ORANGE, Calif. - One of the first things Sandra Hutchens will have to deal with in her new job as Sheriff of Orange County is a records request from the ACLU of Southern California seeking information about jail policies and procedures in the wake of the grand jury's report on the tragic death of John Derek Chamberlain in one of the county's jails.
According to a grand jury report issued in April, 41-year-old Chamberlain, a computer technician from Mission Viejo, was beaten to death by fellow detainees at Theo Lacy Facility in October 2006 because they mistakenly believed that he was a child molester. The report found that during the fatal attack, deputies who were supposed to be patrolling the inmate barracks were instead watching television and text messaging their friends on their cell phones.

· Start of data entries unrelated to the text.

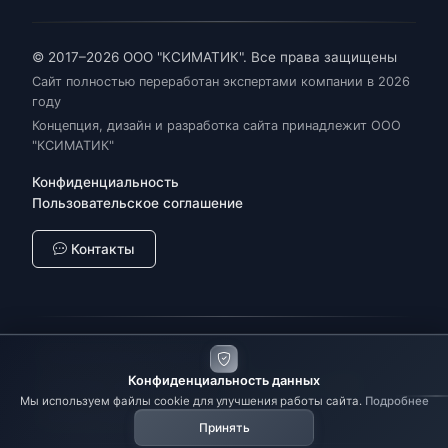
© 2017–2026 ООО "КСИМАТИК". Все права защищены
Сайт полностью переработан экспертами компании в 2026
году
Концепция, дизайн и разработка сайта принадлежит ООО
"КСИМАТИК"
Конфиденциальность
Пользовательское соглашение
Контакты
Промышленная автоматизация
Конфиденциальность данных
Цифровая трансформация
SCADA/MES
IIoT
Мы используем файлы cookie для улучшения работы сайта.
Подробнее
Импортозамещение
АСУ ТП
Принять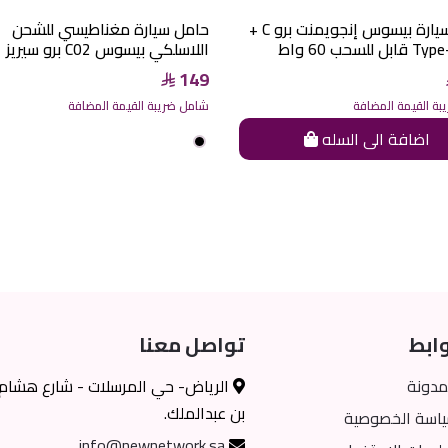
شاحن سيارة بيسوس إنجويمنت برو C +
حامل سيارة مغناطيسي للشحن
اللاسلكي بيسوس C02 برو سيريز
149
ة القيمة المضافة
شامل ضريبة القيمة المضافة
اضافة الى السله
ابط
تواصل معنا
مدونة
الرياض- حي المرسلات - شارع هشام
بن عبدالملك.
اسة الخصوصية
info@newnetwork.sa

Hector Villagra, director of the Orange County office of the ACLU/SC, said in a letter last week to Jack Anderson, the then acting sheriff, 'The grand jury's findings plainly detail a crisis in management and supervision. The grand jury report, however, is not the only cause for concern. While the county jails averaged 3 to 5 deaths a year from 1993 on, 11 inmates died in 2006. Since 1997, the county has paid $2.5 million to settle complaints of abuse in county jails. The human toll and economic cost that results from lax management and supervision at county jails should be of concern to all county residents.'
Villagra said the ACLU/SC supports the creation of an independent, civilian body to oversee the investigation of complaints at county jails and to inspect county jail facilities, review their operations, and compare stated policies with actual practices. 'In the meantime,' Villagra wrote,' the ACLU of Southern California intends to use every available means to increase the openness and transparency of the county jails.' He then requested a number of documents that outline the department's policies, procedures and guidelines on inmate supervision, personnel rounds and patrols of the jails, grievance procedures for complaints against jail personnel, the medical treatment of inmates, the use of Tasers or stun guns and a number of other concerns.
'Sheriff Hutchens is coming to the Orange County Sheriff's Department with a clean slate,' said Villagra, 'and we're hoping that she will bring a fresh approach and new openness to the management of the county's jails. We look forward to working with her.'
By law Sheriff Hutchens has until June 15 to comply with the records request.